There is also one thing I was uncertain about, which is swap. Swap is a part of your hard disk drive (and when I say hard disk drive, I mean solid state drive as well, if you have one) that you can use if you run out of Random Access Memory (RAM). So for example, if I have 8 Gigabytes (GB) of RAM, and if I need 9 GB to run all my processes (since all processes reside in RAM) I need 1 additional GB of RAM. That additional 1 GB gets taken from the swap space. Swap space is also used when you hibernate your computer. (“SwapFaq,” n.d.) I found a really good guideline for swap space here – (“I have 16GB RAM. Do I need 32GB swap?,” n.d.). The second answer from the top contains a nice table. There are other guides on this website called Google, feel free to use them, but in general I think that if your swap is at least the size of your RAM, that’s going to be fine.

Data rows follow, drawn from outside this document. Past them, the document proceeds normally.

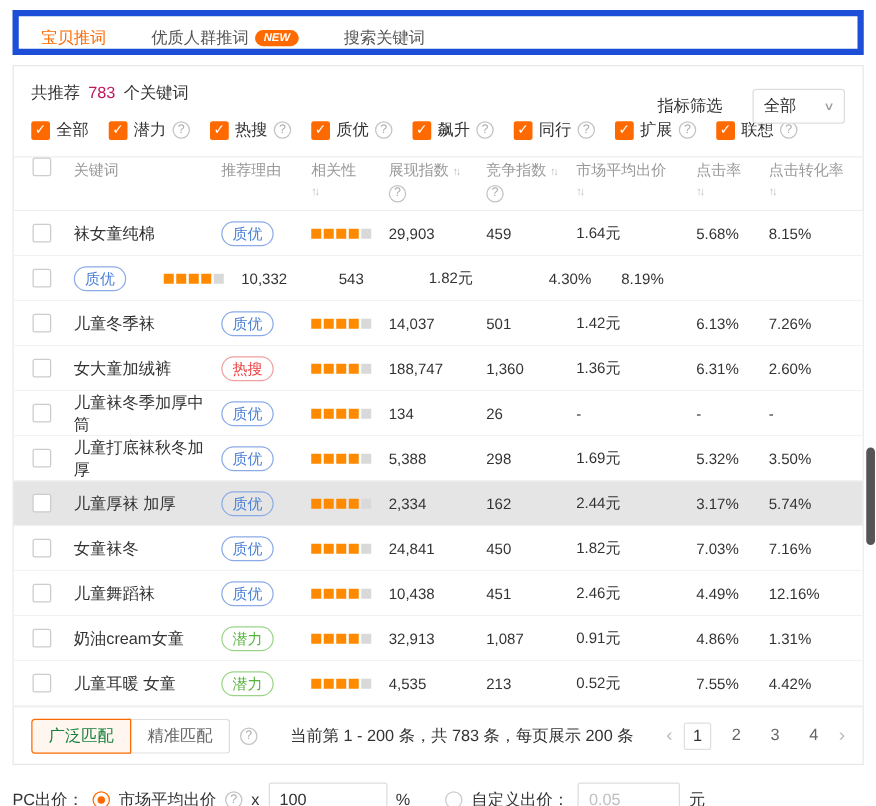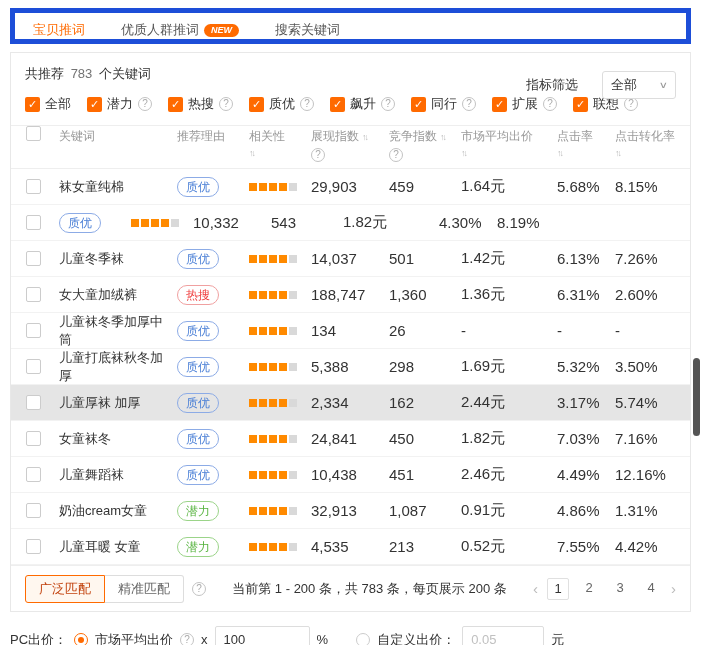--- a/index.html
+++ b/index.html
@@ -20,7 +20,7 @@
   
   .filters{position:relative;padding:12px 14px 12px}
   .fsummary{font-size:13px;color:#333}
-  .fsummary .count{color:#737373;margin:0 3px}
+  .fsummary .count{color:#be185d;margin:0 3px}
   .fopts{display:flex;align-items:center;gap:16px;margin-top:12px}
   .fopt{display:inline-flex;align-items:center;gap:5px;cursor:pointer}
   .ckb{width:15px;height:15px;border-radius:2px;background:#ff6a00;color:#fff;font-size:11px;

A note: You can also install Linux on a virtual machine and learn how to use Linux via a virtual machine, or maybe you can have a dual boot with both Windows and Linux and slowly switch over to Linux. I personally found those approaches to be less effective. The reason was that I would keep using Windows over Linux, even though I knew I should use Linux. Maybe for you this will work, so I am mentioning it here.
A Google search for “How to set up Linux on VirtualBox” (VirtualBox is used for virtualization) can help you set that up.
I wanted to clarify a term, which is Linux distribution. Linux distribution is an operating system made from a software collection that is based upon the Linux kernel. (“Linux distribution,” n.d.)
What does that mean? That means that all Linux distributions have the same kernel (which, as we discussed, is the central part of the Linux operating system), but they differ in the software which comes supplied with them.
Which Linux distribution should you pick? I can only recommend what I used so far – either Ubuntu or Debian. There are a lot of others, so feel free to pick the one you like. I prefer Debian over Ubuntu, but again, feel free to pick the one you like.